__Input records__.
------
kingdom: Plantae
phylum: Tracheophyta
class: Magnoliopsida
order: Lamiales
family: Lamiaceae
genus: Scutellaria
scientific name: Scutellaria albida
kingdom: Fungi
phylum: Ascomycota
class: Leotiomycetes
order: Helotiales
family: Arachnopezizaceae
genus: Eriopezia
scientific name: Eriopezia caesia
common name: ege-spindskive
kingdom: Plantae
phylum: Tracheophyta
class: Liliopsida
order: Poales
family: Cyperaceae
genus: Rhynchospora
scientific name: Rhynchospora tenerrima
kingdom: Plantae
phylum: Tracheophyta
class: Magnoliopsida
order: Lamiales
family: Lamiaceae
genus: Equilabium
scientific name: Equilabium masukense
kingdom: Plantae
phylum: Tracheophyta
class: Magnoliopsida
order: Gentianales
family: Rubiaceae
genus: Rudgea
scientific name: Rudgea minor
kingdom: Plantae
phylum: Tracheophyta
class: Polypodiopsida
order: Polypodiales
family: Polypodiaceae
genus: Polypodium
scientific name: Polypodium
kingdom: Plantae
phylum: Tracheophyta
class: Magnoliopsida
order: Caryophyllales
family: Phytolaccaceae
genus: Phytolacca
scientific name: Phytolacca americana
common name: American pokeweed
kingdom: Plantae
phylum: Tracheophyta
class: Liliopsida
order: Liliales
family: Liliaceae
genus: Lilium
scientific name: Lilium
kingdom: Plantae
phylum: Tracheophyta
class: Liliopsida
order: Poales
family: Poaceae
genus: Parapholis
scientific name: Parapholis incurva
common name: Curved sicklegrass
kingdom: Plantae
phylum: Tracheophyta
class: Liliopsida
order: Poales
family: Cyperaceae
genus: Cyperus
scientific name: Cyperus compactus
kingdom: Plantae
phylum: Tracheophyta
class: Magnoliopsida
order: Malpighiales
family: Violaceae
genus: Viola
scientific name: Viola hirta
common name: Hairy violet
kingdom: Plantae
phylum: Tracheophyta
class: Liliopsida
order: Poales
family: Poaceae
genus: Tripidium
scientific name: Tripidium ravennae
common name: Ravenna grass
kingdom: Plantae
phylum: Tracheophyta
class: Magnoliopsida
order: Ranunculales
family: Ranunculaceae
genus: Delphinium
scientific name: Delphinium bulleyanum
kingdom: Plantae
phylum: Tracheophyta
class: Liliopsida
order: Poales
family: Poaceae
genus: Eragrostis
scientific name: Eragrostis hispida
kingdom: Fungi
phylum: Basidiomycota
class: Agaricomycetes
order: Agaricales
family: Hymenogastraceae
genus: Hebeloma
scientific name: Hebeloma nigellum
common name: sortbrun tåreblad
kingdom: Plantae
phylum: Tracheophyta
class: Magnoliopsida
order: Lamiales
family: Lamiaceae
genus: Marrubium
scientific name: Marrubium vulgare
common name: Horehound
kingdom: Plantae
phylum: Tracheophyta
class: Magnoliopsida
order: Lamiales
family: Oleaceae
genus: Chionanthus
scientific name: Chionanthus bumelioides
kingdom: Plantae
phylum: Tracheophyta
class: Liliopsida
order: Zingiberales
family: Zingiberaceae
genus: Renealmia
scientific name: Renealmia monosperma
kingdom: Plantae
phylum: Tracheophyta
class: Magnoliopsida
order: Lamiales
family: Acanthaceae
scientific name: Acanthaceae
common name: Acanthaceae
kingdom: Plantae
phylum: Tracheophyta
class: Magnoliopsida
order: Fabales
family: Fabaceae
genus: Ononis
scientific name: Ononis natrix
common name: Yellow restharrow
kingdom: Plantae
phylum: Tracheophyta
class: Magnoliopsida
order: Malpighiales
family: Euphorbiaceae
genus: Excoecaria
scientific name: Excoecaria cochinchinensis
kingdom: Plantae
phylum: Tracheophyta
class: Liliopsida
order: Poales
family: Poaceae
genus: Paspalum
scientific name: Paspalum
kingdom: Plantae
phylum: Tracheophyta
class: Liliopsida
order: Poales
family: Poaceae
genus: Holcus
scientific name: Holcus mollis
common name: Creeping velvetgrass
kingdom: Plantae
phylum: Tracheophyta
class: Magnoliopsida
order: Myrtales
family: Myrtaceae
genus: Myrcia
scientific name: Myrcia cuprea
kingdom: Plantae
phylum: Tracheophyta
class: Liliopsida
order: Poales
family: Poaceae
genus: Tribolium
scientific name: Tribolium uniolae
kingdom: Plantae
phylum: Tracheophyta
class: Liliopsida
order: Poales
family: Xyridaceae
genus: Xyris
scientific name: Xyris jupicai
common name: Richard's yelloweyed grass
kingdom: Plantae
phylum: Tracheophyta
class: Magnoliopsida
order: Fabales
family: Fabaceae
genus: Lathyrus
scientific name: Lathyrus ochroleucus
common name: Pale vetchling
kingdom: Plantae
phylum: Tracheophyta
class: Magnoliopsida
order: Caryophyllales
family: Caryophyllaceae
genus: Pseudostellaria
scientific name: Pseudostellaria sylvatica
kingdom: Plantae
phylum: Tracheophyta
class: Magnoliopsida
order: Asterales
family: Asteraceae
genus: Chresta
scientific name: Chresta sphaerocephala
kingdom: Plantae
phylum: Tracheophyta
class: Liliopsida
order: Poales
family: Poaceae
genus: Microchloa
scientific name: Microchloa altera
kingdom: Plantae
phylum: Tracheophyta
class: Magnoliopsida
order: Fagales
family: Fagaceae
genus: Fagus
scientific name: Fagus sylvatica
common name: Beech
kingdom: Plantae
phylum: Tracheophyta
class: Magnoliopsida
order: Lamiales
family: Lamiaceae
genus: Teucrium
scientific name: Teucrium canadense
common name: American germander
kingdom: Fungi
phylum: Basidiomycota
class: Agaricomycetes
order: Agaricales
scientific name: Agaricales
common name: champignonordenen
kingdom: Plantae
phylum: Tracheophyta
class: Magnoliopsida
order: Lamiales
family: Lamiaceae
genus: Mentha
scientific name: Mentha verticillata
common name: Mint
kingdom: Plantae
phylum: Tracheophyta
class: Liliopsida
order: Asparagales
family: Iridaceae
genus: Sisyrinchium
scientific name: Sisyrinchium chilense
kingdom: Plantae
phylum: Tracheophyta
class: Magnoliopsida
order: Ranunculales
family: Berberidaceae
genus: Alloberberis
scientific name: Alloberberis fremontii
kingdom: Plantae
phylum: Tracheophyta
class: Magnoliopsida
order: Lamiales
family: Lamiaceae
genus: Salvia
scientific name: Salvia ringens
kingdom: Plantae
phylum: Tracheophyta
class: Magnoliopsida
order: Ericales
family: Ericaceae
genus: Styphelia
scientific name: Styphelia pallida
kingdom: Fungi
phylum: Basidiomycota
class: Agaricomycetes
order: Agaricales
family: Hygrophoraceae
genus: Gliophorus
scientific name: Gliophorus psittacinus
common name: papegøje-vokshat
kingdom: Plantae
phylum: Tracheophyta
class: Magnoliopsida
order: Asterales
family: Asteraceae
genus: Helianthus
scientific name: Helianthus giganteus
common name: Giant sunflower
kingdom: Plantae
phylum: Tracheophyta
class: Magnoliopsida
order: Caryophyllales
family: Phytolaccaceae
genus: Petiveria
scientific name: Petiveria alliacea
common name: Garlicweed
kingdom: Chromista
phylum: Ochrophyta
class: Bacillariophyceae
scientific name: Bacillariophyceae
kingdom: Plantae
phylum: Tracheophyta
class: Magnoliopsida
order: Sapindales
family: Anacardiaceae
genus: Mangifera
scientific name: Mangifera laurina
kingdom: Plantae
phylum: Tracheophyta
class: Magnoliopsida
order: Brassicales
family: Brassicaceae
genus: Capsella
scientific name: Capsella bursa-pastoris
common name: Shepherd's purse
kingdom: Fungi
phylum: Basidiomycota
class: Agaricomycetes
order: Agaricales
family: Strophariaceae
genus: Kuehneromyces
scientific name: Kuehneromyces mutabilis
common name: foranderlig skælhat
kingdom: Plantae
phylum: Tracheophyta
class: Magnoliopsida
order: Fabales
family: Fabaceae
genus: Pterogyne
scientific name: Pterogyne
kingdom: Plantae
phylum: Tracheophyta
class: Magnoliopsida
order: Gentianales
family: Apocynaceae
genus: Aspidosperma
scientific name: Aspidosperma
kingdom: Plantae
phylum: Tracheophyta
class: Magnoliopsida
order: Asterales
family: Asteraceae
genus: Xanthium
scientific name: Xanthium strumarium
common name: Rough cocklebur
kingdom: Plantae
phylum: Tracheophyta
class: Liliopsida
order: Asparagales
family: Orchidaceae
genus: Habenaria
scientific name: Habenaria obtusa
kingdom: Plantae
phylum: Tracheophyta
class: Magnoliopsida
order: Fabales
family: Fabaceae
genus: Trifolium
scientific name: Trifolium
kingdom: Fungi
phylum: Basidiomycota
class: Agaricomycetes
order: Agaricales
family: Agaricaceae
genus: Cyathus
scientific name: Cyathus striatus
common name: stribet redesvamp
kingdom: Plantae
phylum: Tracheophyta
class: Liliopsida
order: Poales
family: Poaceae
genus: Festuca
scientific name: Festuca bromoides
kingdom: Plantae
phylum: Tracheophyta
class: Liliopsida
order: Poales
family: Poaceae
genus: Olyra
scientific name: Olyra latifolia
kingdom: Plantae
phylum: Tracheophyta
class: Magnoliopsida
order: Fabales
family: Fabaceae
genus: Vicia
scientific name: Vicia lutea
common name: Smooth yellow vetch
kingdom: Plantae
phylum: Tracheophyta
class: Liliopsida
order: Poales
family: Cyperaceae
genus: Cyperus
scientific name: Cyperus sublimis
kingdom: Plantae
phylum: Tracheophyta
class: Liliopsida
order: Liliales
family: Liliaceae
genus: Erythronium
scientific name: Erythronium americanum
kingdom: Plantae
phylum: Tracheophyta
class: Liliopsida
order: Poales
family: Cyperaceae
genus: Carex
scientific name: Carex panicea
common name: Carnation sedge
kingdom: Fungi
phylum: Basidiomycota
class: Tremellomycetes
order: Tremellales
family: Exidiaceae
------
__Exercise aim__. Reproduce verbatim the lines of the items beginning with the line that contains "scientific name: Ononis natrix" and continuing through the line that contains "scientific name: Xyris jupicai", including both of those lines.

__Solution__.
scientific name: Ononis natrix
common name: Yellow restharrow
kingdom: Plantae
phylum: Tracheophyta
class: Magnoliopsida
order: Malpighiales
family: Euphorbiaceae
genus: Excoecaria
scientific name: Excoecaria cochinchinensis
kingdom: Plantae
phylum: Tracheophyta
class: Liliopsida
order: Poales
family: Poaceae
genus: Paspalum
scientific name: Paspalum
kingdom: Plantae
phylum: Tracheophyta
class: Liliopsida
order: Poales
family: Poaceae
genus: Holcus
scientific name: Holcus mollis
common name: Creeping velvetgrass
kingdom: Plantae
phylum: Tracheophyta
class: Magnoliopsida
order: Myrtales
family: Myrtaceae
genus: Myrcia
scientific name: Myrcia cuprea
kingdom: Plantae
phylum: Tracheophyta
class: Liliopsida
order: Poales
family: Poaceae
genus: Tribolium
scientific name: Tribolium uniolae
kingdom: Plantae
phylum: Tracheophyta
class: Liliopsida
order: Poales
family: Xyridaceae
genus: Xyris
scientific name: Xyris jupicai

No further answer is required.